[PROMPT 1]:
Answer from the Davis Polk letter to Mobile Mini:
(a) What date does the letter carry?
(b) In what city and state is Mobile Mini, Inc. addressed?
(c) On what date was the Agreement and Plan of Merger entered into?
[PROMPT 2]:
Write the next part of the Davis Polk letter to Mobile Mini, starting after its last sentence.

[QUOTED PASSAGE]:
|---|

EX-8.2 4 a2241503zex-8_2.htm EX-8.2

Exhibit 8.2

 

 

New York
Northern California
Washington DC
São Paulo
London

Paris
Madrid
Hong Kong
Beijing
Tokyo

 

 

Davis Polk & Wardwell LLP

450 Lexington Avenue
New York, NY 10017

212 450 4000 tel

212 701 5800 fax

 

 

 

May 1, 2020

 

Mobile Mini, Inc.

4646 E. Van Buren Street, Suite 400

Phoenix, AZ 85008

 

Ladies and Gentlemen:

 

Reference is made to the Registration Statement (File No. 333-237746) on Form S-4 (as amended or supplemented through the date hereof, the “Registration Statement”) of WillScot Corporation, a Delaware corporation (“WillScot”), including the joint proxy statement/prospectus forming a part thereof, relating to the merger of Picasso Merger Sub, Inc., a Delaware corporation (the “Merger Sub”) into Mobile Mini, Inc., a Delaware corporation (the “Company”), with the Company as the surviving corporation, pursuant to the Agreement and Plan of Merger entered into between WillScot, the Merger Sub and the Company dated March 1, 2020.

|---|

[AVAILABLE DATA]:
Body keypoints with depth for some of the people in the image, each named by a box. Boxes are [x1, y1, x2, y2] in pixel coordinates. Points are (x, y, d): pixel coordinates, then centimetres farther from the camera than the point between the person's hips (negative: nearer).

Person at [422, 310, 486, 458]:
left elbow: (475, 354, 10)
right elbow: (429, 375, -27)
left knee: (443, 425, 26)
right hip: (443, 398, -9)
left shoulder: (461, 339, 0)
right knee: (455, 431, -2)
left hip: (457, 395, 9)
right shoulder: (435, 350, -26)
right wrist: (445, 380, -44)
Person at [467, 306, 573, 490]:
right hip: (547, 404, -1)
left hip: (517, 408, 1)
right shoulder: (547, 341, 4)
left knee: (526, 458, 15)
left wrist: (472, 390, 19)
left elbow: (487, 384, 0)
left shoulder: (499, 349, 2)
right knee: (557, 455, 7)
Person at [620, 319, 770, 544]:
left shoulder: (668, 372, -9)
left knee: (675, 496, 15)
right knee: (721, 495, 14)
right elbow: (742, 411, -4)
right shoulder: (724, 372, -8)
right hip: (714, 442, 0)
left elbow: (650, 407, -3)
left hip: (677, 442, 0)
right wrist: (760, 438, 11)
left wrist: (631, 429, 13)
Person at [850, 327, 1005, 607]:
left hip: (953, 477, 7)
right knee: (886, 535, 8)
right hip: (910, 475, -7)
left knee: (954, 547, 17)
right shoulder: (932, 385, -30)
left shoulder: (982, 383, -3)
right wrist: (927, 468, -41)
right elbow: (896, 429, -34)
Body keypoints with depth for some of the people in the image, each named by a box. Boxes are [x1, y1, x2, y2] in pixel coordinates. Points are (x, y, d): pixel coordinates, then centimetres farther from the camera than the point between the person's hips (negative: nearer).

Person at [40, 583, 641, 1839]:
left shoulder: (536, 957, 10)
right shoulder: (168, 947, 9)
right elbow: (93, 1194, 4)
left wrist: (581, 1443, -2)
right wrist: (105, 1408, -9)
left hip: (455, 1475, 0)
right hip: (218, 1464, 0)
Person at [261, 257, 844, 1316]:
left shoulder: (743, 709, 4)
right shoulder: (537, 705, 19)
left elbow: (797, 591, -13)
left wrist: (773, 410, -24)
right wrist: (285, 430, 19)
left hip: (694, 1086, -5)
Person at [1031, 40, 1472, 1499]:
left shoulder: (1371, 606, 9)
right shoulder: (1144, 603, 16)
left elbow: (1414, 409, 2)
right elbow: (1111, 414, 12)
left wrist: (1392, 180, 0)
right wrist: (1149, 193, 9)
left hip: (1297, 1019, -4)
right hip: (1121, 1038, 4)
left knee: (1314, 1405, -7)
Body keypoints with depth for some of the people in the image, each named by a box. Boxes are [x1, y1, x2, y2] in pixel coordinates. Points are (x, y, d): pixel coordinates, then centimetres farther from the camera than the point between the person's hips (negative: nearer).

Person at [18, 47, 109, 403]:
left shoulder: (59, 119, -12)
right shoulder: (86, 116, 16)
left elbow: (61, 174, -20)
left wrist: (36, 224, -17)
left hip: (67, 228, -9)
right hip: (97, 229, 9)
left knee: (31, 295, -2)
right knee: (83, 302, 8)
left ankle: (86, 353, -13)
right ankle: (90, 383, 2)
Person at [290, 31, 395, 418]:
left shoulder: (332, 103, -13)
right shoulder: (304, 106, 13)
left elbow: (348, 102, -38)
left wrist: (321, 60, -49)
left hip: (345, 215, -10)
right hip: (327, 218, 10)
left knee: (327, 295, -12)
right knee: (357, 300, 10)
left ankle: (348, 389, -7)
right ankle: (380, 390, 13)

|---|

[EXPECTED ANSWER 1]:
(a) May 1, 2020
(b) Phoenix, AZ
(c) March 1, 2020

[EXPECTED ANSWER 2]:
 

We have participated in the preparation of the discussion set forth in the section entitled “The Merger—Material U.S. Federal Income Tax Consequences of the Merger” in the Registration Statement.  In our opinion, such discussion of those consequences, insofar as it summarizes United States federal income tax law, and subject to the qualifications, exceptions, assumptions and limitations described therein, is accurate in all material respects.

 

We hereby consent to the filing of this opinion with the Securities and Exchange Commission as an exhibit to the Registration Statement, and to the references therein to us.  In giving such consent, we do not thereby admit that we are in the category of persons whose consent is required under Section 7 of the Securities Act of 1933, as amended.